I've put a lot of thought into this scenario, purely coincidentally. At one point I was working on a second NFP story where someone is exposed to an older, more unstable version of NFP that behaves in a similar fashion: The victim first inflates dramatically, then gradually deflates. Different people have different maximum capacities. A person who receives less than the critical dose will eventually deflate and be fine for the most part. Above that dose, boom.

There are a couple of other errors in their solution, but they're purely matters of math geekery and not at all relevant to inflation.

Fukureru-Shogun

You certainly understand it better then I could. XD

deleted_20091014
LutherVKane wrote:
I have a few issues with their solution to that Violet question.

The problem neglects a critical question: What's Violet's maximum capacity? They assume that she'll be alright because the first term of the volume function eventually returns to zero. But first it rises to some nonzero value. If that value exceeds Violet's maximum capacity, then she'll explode before the gas subsides. That maximum volume is determined by β (and is actually proportional to β^5), so it's by no means safe to ignore it.

I've put a lot of thought into this scenario, purely coincidentally. At one point I was working on a second NFP story where someone is exposed to an older, more unstable version of NFP that behaves in a similar fashion: The victim first inflates dramatically, then gradually deflates. Different people have different maximum capacities. A person who receives less than the critical dose will eventually deflate and be fine for the most part. Above that dose, boom.

There are a couple of other errors in their solution, but they're purely matters of math geekery and not at all relevant to inflation.

sounds promising!

Wren
LutherVKane wrote:
I have a few issues with their solution to that Violet question.

The problem neglects a critical question: What's Violet's maximum capacity? They assume that she'll be alright because the first term of the volume function eventually returns to zero. But first it rises to some nonzero value. If that value exceeds Violet's maximum capacity, then she'll explode before the gas subsides. That maximum volume is determined by β (and is actually proportional to β^5), so it's by no means safe to ignore it.

I've put a lot of thought into this scenario, purely coincidentally. At one point I was working on a second NFP story where someone is exposed to an older, more unstable version of NFP that behaves in a similar fashion: The victim first inflates dramatically, then gradually deflates. Different people have different maximum capacities. A person who receives less than the critical dose will eventually deflate and be fine for the most part. Above that dose, boom.

There are a couple of other errors in their solution, but they're purely matters of math geekery and not at all relevant to inflation.

Math...math......NFP sequel...math...math...Wait, what? NFP sequel??? :D

Wren

Inflate123
Inflate123's picture

Yeah, all I heard was "NFP sequel" and the verb "was" so let's focus on why that's past tense...?

LutherVKane
LutherVKane's picture

"NFP 2", as it's tentatively titled, is one of many stories in my vast and growing "In Progress" folder. I have a pretty consistent record of finishing one story for every three that I start. It's frustrating, but after a decade or so you kinda get used to it.
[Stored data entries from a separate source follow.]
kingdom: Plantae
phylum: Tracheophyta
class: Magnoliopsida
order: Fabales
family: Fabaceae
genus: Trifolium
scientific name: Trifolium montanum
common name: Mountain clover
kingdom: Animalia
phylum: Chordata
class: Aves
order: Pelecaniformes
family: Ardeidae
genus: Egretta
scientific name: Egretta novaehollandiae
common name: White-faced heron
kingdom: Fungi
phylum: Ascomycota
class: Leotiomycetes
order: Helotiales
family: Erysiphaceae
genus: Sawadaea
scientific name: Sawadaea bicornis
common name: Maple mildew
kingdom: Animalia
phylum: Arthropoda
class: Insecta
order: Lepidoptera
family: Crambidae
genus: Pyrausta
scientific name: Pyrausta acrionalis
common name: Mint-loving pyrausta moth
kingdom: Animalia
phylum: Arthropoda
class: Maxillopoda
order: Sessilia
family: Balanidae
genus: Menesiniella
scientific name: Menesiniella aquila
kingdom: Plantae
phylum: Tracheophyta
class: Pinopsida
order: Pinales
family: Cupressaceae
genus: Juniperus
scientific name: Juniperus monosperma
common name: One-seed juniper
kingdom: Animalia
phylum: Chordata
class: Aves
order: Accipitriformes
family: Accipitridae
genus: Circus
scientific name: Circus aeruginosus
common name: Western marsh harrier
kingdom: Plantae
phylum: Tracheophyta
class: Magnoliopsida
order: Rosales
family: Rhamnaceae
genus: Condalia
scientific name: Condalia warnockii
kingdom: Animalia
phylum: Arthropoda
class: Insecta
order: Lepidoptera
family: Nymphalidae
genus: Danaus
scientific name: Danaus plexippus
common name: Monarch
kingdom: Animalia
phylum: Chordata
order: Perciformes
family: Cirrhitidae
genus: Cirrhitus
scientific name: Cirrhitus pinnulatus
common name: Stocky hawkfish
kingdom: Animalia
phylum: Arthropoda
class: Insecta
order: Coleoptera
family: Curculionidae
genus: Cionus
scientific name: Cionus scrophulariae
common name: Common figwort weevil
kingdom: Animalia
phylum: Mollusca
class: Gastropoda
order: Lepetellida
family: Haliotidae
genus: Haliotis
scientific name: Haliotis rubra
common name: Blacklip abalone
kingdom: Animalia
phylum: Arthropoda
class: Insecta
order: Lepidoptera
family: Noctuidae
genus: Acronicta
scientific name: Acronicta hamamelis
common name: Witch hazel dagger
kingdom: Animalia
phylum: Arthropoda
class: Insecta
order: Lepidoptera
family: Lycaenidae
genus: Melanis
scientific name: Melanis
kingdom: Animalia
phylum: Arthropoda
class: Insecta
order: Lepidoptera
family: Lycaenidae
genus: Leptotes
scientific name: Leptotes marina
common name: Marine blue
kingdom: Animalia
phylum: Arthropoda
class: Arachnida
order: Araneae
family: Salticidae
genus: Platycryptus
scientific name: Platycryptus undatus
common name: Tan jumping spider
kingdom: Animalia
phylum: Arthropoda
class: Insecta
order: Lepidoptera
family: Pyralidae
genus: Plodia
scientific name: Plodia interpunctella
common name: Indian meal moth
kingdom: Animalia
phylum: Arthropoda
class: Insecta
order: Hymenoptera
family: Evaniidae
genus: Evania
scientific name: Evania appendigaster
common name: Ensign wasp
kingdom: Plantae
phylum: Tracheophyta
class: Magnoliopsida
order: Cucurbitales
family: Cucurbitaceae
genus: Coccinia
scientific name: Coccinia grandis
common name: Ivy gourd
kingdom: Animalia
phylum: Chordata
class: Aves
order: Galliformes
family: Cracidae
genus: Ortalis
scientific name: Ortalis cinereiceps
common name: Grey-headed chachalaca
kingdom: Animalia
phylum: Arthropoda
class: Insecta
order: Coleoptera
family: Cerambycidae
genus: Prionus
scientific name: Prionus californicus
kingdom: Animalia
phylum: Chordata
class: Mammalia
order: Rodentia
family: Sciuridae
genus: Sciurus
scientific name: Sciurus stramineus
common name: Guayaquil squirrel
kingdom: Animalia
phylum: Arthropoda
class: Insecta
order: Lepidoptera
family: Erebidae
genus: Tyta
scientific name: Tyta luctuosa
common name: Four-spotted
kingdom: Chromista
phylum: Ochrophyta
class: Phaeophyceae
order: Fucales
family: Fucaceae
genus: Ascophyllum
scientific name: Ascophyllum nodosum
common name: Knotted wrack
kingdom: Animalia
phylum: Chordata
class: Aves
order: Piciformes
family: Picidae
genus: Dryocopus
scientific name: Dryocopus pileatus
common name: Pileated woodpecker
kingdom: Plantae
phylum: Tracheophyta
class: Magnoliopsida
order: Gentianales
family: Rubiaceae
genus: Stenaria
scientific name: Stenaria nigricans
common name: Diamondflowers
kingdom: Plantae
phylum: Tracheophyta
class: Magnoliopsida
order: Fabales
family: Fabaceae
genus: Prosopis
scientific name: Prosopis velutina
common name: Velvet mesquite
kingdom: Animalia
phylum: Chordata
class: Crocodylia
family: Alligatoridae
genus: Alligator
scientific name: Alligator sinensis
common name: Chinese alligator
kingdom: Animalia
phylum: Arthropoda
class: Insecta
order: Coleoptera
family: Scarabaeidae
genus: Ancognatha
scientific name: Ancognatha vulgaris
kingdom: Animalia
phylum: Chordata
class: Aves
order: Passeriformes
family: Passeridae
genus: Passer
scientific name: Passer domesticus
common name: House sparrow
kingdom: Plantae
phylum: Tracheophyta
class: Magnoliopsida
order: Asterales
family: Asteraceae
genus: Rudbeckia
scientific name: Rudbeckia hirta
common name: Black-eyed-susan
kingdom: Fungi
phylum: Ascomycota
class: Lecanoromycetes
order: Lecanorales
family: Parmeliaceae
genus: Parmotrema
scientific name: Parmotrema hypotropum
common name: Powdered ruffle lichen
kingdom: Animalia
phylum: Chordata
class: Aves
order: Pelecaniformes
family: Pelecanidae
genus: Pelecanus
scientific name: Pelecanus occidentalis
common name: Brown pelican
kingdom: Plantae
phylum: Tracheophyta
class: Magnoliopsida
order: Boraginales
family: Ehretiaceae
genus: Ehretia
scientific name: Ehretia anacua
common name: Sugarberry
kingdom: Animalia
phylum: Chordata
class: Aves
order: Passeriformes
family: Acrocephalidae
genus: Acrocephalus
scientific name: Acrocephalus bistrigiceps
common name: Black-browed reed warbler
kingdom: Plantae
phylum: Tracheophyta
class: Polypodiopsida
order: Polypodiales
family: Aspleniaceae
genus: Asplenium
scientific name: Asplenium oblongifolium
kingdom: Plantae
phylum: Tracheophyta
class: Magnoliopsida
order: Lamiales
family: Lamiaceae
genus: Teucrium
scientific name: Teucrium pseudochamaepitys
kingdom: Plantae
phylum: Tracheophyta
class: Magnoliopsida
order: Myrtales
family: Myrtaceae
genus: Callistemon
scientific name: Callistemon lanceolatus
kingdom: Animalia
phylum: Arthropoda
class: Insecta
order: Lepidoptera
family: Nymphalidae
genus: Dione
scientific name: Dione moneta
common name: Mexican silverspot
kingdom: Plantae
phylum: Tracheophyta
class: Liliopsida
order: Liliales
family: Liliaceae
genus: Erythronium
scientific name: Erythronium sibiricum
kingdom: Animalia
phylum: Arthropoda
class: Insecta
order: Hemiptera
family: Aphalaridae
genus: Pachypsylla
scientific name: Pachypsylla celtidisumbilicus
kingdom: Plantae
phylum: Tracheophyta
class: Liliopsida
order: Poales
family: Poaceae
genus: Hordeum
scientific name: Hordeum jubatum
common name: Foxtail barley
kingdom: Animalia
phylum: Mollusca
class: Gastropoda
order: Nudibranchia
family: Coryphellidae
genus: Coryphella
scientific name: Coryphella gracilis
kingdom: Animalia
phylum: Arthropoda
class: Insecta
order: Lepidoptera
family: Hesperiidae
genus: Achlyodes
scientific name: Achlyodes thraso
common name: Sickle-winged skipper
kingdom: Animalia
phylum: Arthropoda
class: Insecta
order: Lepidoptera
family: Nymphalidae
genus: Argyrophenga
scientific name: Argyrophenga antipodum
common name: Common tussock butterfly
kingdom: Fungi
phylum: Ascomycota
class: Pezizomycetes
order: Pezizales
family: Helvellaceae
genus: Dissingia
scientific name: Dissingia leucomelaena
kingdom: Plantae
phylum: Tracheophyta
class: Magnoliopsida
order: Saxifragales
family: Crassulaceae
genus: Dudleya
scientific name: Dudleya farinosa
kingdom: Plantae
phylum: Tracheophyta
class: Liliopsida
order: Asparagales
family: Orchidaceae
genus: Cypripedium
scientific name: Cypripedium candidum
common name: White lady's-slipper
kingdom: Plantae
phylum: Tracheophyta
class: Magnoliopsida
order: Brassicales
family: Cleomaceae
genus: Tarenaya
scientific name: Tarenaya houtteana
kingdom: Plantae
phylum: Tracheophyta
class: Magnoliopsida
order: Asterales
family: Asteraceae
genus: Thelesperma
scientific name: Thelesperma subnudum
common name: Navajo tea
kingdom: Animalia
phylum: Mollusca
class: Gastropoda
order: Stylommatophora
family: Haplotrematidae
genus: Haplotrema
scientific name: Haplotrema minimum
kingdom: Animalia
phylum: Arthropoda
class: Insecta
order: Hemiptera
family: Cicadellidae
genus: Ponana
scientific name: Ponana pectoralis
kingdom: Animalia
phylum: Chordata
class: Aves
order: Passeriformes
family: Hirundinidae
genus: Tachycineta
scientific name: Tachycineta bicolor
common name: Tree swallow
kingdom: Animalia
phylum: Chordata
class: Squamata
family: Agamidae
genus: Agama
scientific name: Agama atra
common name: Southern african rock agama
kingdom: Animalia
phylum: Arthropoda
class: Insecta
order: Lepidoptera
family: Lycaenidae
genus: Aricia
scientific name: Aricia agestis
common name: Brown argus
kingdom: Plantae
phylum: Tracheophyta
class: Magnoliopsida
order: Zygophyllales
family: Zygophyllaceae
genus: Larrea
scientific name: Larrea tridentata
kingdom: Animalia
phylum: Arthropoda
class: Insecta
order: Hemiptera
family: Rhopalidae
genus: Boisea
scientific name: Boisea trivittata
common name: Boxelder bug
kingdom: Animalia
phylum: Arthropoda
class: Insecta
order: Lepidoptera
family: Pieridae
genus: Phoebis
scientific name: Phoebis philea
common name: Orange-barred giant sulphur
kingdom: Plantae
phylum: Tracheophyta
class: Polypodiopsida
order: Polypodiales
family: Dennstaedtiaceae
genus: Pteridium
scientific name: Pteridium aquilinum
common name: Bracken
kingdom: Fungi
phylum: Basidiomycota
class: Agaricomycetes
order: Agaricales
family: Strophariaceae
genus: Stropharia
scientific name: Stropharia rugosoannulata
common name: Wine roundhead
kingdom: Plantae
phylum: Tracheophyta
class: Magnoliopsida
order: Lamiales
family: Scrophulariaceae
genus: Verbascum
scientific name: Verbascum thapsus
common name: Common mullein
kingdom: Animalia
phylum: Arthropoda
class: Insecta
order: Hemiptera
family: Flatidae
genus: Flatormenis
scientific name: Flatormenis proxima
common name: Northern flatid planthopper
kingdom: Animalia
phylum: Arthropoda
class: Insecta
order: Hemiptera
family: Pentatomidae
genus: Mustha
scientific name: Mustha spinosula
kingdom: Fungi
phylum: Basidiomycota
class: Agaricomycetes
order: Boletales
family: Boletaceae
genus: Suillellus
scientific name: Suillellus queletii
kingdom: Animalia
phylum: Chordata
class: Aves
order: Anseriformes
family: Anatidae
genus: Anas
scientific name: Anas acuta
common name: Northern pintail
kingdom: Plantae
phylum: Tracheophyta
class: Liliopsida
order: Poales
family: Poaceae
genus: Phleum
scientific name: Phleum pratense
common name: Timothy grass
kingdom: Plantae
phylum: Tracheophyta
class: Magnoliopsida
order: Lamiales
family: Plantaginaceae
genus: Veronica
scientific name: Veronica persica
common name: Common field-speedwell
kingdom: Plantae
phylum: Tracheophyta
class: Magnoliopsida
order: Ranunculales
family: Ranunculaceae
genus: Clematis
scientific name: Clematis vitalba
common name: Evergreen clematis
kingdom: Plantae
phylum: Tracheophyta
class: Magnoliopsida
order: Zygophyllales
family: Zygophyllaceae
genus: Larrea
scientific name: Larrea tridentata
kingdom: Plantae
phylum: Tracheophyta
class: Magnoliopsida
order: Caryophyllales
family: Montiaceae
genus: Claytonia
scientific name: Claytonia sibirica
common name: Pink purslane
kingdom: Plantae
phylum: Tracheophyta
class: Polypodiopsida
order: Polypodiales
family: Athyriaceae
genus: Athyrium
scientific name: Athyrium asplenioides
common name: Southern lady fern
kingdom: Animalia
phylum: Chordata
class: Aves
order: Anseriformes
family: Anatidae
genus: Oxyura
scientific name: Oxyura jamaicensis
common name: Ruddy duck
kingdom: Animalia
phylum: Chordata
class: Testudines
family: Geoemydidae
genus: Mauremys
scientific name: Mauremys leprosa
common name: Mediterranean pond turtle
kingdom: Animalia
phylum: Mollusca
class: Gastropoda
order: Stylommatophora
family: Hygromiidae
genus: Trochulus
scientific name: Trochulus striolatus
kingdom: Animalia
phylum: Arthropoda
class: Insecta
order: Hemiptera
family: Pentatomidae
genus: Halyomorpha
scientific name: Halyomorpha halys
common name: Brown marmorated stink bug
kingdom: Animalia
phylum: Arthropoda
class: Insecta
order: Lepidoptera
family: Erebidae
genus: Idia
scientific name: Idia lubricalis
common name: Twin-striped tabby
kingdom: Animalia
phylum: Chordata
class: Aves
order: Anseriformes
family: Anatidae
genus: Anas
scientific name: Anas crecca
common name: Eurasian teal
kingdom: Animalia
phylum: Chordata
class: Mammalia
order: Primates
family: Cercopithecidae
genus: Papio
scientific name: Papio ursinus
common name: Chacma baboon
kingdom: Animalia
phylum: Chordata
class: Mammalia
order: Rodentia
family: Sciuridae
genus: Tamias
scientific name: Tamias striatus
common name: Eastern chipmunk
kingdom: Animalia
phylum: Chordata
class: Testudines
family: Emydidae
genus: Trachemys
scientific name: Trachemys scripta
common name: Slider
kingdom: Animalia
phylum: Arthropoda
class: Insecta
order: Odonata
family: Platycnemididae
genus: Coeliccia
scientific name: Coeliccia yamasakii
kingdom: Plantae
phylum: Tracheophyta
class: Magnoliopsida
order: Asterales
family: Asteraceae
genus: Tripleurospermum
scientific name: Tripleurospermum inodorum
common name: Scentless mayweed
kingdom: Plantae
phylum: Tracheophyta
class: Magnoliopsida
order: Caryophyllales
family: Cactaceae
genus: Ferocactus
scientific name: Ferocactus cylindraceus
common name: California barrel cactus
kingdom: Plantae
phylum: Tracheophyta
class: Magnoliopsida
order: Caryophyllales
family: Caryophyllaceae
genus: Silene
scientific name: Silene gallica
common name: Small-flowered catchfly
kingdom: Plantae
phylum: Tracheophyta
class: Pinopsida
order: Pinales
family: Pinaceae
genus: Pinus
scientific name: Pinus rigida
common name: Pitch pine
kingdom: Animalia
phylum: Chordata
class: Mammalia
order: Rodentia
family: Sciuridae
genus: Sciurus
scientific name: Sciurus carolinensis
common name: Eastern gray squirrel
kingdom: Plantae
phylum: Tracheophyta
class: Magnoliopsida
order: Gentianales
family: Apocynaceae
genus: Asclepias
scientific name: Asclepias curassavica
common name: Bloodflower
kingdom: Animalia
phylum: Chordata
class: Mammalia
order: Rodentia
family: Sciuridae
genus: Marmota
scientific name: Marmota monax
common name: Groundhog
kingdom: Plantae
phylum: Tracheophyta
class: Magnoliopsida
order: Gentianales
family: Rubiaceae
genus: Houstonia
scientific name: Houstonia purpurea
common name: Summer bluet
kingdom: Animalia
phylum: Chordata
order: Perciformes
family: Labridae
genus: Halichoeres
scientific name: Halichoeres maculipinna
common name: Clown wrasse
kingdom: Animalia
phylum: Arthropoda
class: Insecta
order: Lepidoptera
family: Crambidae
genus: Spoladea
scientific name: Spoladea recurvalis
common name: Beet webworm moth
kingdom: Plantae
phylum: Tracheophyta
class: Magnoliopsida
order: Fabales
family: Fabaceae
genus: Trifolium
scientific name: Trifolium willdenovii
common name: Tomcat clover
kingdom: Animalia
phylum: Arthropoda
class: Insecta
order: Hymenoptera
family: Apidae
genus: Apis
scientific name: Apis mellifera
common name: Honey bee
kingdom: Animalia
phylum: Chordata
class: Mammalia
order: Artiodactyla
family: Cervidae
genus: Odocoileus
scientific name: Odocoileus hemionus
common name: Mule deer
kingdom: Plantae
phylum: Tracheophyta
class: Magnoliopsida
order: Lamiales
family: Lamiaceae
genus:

I started on it a long time ago, and it's been through a few transformations. It's fairly dark as my stories go. A scientist is exposed to a lethal dose of NFP-2. There's no known antidote, and unless the lab crew can find a cure in a few hours she'll inflate and explode. I like the concept and have a rough idea of how it should go, but so far I haven't been able to bring it together into a coherent story. I haven't abandoned it, but for now it sits on the rather crowded back burner.